Perlu digarisbawahi juga bahwa program MSG sangat rentan mengalami penyalahgunaan dana. Bukan tidak mungkin dana yang seharusnya berguna untuk makan siang gratis justru beralih fungsi untuk kepentingan berbeda, atau bahkan justru menjadi bahan bancak’an korupsi.
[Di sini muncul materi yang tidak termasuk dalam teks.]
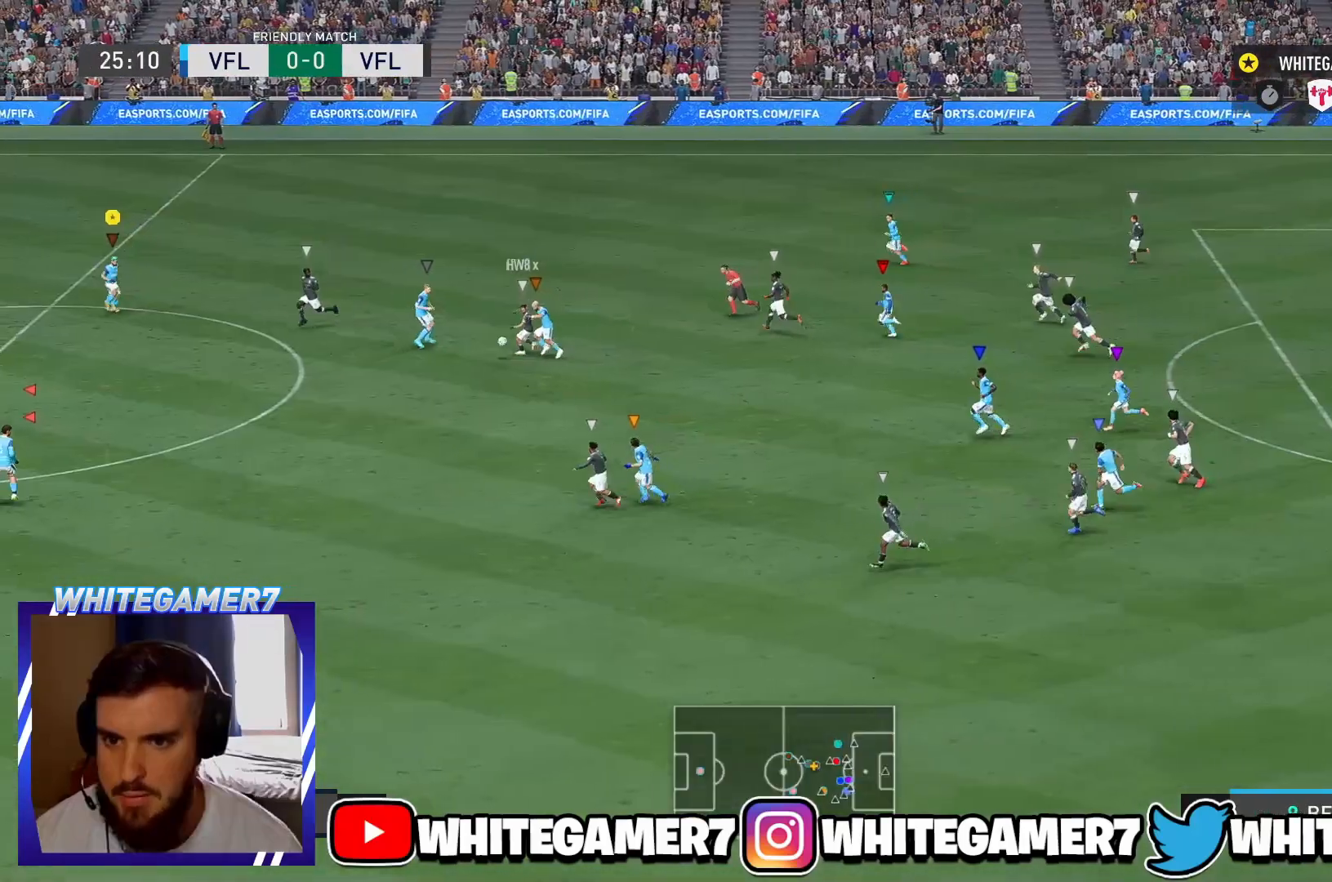
{"buttons": ["R2"], "left_stick": "down-left", "events": [[234, "L2", "down"], [401, "L2", "up"]]}
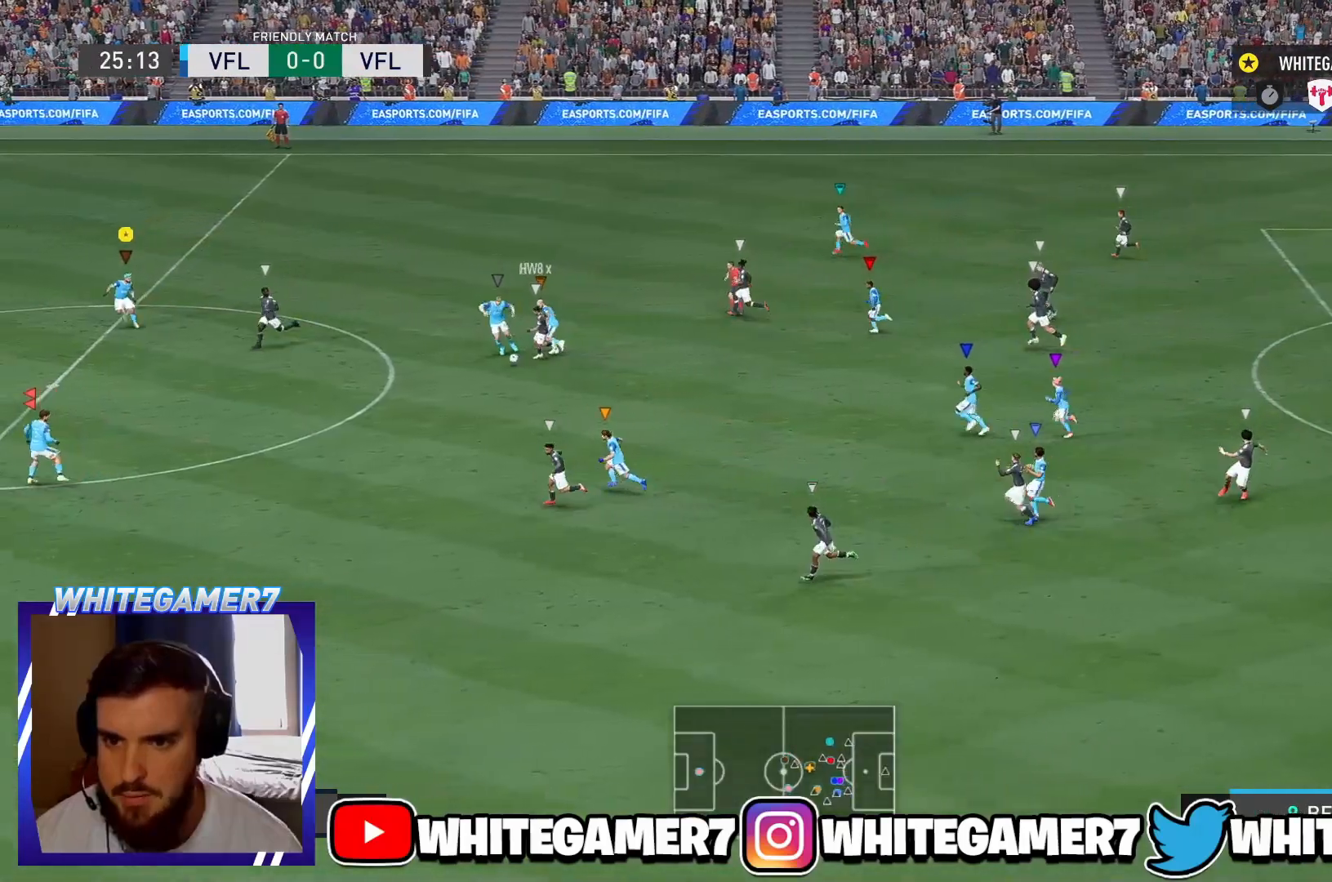
{"buttons": ["R2"], "left_stick": "down-left", "events": []}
Secara umum, sebenarnya masih terdapat banyak keterbatasan terkait sumber daya yang berpotensi menjadi salah satu kendala agar program ini berjalan lancar. Sumber daya ini meliputi sumber daya manusia, sumber daya makanan, atau pun sumber daya logistik. Ketersediaan ketiga sumber daya tersebut merupakan problem utama bagi daerah-daerah dengan APBD rendah. Pertimbangan akan perubahan harga bahan baku MSG akibat adanya inflasi harus menjadi perhatian serius.
Harapan pada pemerintah
Kritik-kritik konstruktif, baik karena berlatar belakang dari rasa khawatir atau untuk meningkatan program MSG. Kritik perlu adanya agar bisa lebih baik, pemerintah harus mendengarkan secara bijak dan legowo. Termasuk juga adanya sejumlah keraguan dari publik akan suksesnya program MSG ini, pemerintah harus tetap menjaga komitmennya dan berjanji untuk selalu meningkatkan kualitas dan pelaksanaan program.
Publik harus konsisten pula dalam memberikan respon, kritik maupun masukan untuk kebaikan dan keberlangsungan program MSG ini. Termasuk pemantauan terhadap kualitas dan kuantitas menu agar sesuai dengan ketentuan. Tidak ada cara paling efektif selain pemerintah mau menjalin dan berkoordinasi dengan seluruh organ kemasyarakatan yang ada.
Lepas dari sorotan publik, serta ancaman yang berpotensi menghambatnya. Program MSG berpeluang besar dapat meningkatkan kesehatan dan kesejahteraan masyarakat Indonesia.